Note: All changes are versus the prior-year period unless otherwise stated
"I am pleased with our performance so far this year, including our ability to maintain a steady supply of medicines to the patients who rely on them during these uniquely challenging times," remarked chief financial officer Frank D'Amelio. The executive added "in the first nine months of the year, our biopharma business grew 7% operationally, despite a COVID-19-related negative impact of approximately 2%, driven by the strong performance of many of our key brands."
Pfizer said the pandemic weighed down its third-quarter revenue by approximately $500 million, or 4%, hit by lower demand for some products in China, as well as unfavourable disruptions to healthcare visits for patients in the US, which negatively impacted prescribing patterns for certain products.
Pfizer now expects revenue in 2020 of between $48.8 billion and $49.5 billion, narrowed from a prior estimated range of $48.6 billion to $50.6 billion. Meanwhile, earnings per share are now predicted to be in the range of $2.88 to $2.93, compared with an earlier forecast of between $2.85 and $2.95. The drugmaker said its guidance reflects "an ongoing, gradual global recovery from the macroeconomic and healthcare impacts of the COVID-19 pandemic," and also assumes no revenue contributions from a potential COVID-19 vaccine.

※ ※ ※

Apply what you read:
(1) List every dollar figure expressed in billions that appears in the Pfizer earnings text.
(2) Rewrite everything in the Pfizer earnings text from "Pfizer now expects" down to "potential COVID-19 vaccine.", replacing "drugmaker" with "company".
(3) Resume the Pfizer earnings report after its final sentence.

[Dataset entries]

※ ※ ※

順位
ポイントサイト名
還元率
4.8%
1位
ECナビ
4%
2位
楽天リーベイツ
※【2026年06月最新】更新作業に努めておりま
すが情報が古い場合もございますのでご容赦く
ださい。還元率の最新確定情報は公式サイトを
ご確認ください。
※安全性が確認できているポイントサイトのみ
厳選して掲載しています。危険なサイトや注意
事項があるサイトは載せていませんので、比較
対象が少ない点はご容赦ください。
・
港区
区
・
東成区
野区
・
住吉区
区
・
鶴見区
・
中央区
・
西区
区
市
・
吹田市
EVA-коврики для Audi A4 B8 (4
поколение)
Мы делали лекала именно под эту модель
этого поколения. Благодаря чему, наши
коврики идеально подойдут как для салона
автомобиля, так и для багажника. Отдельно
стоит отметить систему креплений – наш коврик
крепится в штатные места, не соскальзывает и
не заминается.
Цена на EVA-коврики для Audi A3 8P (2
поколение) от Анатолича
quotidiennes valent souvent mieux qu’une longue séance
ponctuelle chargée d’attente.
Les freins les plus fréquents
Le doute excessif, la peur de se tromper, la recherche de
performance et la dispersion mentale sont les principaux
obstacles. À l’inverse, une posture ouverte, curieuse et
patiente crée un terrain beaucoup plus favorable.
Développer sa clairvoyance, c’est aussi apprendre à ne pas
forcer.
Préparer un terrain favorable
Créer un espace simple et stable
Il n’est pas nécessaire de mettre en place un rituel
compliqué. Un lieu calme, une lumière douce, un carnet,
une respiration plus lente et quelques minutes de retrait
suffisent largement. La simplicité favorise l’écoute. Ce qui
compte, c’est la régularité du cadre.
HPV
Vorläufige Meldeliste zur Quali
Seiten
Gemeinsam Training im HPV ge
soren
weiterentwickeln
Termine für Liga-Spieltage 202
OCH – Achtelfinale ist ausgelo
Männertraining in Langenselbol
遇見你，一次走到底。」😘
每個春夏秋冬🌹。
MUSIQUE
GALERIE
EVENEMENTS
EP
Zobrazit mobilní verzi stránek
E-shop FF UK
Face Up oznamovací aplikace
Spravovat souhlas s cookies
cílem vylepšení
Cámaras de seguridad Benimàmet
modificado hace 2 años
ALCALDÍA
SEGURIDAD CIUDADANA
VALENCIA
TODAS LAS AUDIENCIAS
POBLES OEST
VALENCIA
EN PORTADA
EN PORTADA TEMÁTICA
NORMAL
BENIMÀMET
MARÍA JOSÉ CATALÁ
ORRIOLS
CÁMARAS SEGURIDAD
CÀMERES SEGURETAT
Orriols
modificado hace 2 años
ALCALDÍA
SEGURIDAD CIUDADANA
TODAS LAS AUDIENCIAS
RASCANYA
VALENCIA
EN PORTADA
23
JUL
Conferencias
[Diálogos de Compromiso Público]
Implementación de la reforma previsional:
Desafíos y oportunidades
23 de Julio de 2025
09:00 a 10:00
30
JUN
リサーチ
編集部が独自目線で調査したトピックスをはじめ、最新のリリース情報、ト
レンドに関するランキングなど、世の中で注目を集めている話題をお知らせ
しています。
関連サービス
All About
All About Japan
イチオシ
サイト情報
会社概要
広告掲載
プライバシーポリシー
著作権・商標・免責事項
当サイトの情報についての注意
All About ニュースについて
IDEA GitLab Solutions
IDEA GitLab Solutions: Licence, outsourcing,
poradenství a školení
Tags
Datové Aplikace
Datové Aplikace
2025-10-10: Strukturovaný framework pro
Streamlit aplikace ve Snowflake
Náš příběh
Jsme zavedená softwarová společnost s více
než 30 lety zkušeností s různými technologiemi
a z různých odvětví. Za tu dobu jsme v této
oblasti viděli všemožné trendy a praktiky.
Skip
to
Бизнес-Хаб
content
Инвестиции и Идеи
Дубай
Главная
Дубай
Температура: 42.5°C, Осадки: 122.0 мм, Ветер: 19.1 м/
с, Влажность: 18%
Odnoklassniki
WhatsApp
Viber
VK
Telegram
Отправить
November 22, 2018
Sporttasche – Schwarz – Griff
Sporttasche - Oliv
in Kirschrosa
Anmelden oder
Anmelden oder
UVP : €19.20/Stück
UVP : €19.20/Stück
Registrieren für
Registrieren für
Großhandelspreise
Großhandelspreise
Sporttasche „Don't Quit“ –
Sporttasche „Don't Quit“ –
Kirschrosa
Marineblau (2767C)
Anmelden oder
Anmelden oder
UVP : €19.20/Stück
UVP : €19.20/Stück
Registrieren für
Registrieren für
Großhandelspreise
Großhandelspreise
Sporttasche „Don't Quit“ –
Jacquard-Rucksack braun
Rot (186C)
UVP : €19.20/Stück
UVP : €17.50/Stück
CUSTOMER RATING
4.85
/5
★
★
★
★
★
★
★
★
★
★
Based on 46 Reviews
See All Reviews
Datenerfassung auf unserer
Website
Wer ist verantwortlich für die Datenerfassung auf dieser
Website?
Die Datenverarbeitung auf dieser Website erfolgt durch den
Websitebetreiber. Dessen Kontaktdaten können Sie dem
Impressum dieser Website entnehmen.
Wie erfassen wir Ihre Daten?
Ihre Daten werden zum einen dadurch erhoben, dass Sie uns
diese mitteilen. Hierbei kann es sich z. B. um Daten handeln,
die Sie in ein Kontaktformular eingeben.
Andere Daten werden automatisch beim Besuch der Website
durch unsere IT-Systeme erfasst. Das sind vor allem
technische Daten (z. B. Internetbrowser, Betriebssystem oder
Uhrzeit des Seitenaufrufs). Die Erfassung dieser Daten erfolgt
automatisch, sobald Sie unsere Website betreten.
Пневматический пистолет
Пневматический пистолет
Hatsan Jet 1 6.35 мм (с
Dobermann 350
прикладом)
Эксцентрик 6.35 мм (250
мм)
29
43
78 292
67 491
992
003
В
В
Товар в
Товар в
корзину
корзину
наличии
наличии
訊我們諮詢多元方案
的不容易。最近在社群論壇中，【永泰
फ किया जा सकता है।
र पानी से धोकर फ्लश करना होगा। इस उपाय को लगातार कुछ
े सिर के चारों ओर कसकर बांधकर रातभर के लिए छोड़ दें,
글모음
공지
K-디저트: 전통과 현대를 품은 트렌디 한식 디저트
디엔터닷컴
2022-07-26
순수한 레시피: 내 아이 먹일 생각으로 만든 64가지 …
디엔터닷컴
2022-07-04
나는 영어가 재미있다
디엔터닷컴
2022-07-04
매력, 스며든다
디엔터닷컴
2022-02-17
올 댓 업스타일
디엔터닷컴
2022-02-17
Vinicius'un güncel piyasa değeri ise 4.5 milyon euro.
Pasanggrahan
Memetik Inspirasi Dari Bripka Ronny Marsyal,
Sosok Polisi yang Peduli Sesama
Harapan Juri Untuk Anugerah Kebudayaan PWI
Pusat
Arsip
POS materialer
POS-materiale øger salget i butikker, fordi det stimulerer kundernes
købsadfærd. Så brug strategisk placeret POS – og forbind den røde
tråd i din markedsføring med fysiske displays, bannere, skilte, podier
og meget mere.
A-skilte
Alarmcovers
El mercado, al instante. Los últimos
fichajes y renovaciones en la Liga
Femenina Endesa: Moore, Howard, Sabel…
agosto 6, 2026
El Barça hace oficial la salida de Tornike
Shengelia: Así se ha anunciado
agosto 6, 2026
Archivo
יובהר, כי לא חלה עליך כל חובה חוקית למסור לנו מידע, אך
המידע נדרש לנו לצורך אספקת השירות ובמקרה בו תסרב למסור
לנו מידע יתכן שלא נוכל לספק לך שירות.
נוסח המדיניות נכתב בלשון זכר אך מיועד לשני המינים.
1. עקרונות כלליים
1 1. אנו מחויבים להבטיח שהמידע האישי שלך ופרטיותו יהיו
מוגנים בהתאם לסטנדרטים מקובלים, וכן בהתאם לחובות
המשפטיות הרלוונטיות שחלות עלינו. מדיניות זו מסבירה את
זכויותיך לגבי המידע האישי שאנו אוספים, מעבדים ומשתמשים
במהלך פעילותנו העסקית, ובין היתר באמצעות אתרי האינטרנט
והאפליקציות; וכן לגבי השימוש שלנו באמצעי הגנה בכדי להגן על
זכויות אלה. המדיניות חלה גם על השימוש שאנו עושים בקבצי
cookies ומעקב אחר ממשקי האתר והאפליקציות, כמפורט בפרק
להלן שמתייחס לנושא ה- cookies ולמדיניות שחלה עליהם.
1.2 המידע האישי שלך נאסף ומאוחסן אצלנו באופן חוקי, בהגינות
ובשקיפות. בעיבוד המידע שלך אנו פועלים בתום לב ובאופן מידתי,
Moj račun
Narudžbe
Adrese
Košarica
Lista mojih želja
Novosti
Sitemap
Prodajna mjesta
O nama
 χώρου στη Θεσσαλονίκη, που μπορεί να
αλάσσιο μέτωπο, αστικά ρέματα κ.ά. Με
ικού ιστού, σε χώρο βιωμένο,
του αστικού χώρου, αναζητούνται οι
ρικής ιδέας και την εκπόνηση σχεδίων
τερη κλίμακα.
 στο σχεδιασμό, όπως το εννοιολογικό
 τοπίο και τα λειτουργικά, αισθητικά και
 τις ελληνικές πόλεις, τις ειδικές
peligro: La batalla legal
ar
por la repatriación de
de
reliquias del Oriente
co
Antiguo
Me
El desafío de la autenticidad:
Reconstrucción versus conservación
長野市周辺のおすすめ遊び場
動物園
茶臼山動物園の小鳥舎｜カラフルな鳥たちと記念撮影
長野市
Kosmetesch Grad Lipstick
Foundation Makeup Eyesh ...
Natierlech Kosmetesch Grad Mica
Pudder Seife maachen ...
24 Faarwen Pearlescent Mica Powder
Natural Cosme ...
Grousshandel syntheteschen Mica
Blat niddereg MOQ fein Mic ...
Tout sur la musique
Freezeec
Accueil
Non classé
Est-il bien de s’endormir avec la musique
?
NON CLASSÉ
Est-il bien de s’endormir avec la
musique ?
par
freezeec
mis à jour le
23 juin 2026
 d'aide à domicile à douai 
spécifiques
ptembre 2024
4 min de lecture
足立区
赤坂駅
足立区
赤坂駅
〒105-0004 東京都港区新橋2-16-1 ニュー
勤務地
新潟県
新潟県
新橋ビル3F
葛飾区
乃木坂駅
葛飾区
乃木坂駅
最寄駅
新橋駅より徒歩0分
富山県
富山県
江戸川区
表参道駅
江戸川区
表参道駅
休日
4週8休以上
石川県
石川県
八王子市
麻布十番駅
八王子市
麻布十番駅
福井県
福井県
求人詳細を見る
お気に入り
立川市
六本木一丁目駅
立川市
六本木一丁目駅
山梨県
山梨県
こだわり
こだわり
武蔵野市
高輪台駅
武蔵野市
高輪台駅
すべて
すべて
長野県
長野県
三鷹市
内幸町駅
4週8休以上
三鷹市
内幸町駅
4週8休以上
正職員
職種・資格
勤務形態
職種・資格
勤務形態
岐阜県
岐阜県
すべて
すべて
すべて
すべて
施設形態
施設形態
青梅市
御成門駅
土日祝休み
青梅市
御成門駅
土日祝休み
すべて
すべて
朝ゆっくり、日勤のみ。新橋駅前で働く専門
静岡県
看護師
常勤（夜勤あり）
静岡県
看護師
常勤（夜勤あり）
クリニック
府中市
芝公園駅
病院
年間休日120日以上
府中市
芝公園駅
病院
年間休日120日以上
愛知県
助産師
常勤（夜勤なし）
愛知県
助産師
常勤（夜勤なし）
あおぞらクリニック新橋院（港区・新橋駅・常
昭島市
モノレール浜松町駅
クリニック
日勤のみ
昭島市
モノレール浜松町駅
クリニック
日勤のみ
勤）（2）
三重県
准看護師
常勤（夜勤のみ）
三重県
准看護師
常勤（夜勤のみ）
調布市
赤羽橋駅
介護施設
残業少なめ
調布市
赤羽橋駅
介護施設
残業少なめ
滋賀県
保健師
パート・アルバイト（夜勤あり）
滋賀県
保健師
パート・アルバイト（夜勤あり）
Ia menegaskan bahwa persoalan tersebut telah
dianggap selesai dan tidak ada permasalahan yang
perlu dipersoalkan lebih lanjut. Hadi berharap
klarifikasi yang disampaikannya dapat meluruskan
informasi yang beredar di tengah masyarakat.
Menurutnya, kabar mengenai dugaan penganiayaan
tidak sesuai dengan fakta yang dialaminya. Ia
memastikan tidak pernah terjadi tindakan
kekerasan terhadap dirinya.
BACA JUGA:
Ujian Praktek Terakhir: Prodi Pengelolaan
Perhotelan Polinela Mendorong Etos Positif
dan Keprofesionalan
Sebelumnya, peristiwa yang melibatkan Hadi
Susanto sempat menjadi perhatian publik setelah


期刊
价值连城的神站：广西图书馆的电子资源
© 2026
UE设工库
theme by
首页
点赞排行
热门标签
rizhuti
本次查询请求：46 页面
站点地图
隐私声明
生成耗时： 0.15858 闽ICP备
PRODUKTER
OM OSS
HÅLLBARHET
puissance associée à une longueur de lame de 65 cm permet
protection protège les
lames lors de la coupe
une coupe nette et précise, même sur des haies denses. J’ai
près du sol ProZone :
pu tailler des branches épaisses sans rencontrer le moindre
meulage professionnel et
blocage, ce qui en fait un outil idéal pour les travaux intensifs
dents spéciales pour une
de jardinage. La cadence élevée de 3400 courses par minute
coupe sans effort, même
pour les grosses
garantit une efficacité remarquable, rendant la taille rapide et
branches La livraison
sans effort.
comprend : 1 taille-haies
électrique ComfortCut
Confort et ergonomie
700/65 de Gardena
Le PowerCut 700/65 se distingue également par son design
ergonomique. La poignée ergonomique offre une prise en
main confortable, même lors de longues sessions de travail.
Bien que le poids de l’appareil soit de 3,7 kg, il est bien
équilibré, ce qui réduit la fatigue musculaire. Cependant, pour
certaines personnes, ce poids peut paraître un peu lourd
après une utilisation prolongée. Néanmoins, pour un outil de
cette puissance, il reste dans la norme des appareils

※ ※ ※

Numbered responses:
(1) $48.8 billion, $49.5 billion, $48.6 billion, $50.6 billion

(2)
Pfizer now expects revenue in 2020 of between $48.8 billion and $49.5 billion, narrowed from a prior estimated range of $48.6 billion to $50.6 billion. Meanwhile, earnings per share are now predicted to be in the range of $2.88 to $2.93, compared with an earlier forecast of between $2.85 and $2.95. The company said its guidance reflects "an ongoing, gradual global recovery from the macroeconomic and healthcare impacts of the COVID-19 pandemic," and also assumes no revenue contributions from a potential COVID-19 vaccine.

(3)
Meanwhile, the company also said it continues to expect to close the pending merger of its Upjohn unit with Mylan in the fourth quarter.
Pfizer disclosed that as of October 26, the Phase II/III study of its COVID-19 vaccine, which is being co-developed with BioNTech, has enrolled more than 42,000 people, with nearly 36,000 having received their second dose. Pfizer noted the trial's data monitoring committee has not yet conducted an interim efficacy analysis, but the company reiterated that it anticipates filing the vaccine candidate for emergency use in the US soon after reaching a two-month safety milestone, expected in the third week of November.
The company also disclosed that it is ending a Phase II study of the acetyl-CoA carboxylase inhibitor PF-05221304, which was being tested as a monotherapy treatment in non-alcoholic steatohepatitis for patients with liver scarring. However, the drug still appears to be active in combination trials. In addition, Pfizer is discontinuing a mid-stage trial evaluating the IRAK4 inhibitor PF-06650833 as a potential arthritis treatment, as well as the Phase I asset PF-06753512, a prostate cancer therapeutic vaccine.
Healthcare investor Brad Loncar said it was difficult to know what to make of the fact that the COVID-19 vaccine study has not yet had its first interim analysis, which is supposed to be performed after 32 participants in the trial become infected with the novel coronavirus. "I think this means that the overall infection rate is a lot lower than Pfizer initially estimated," Loncar said.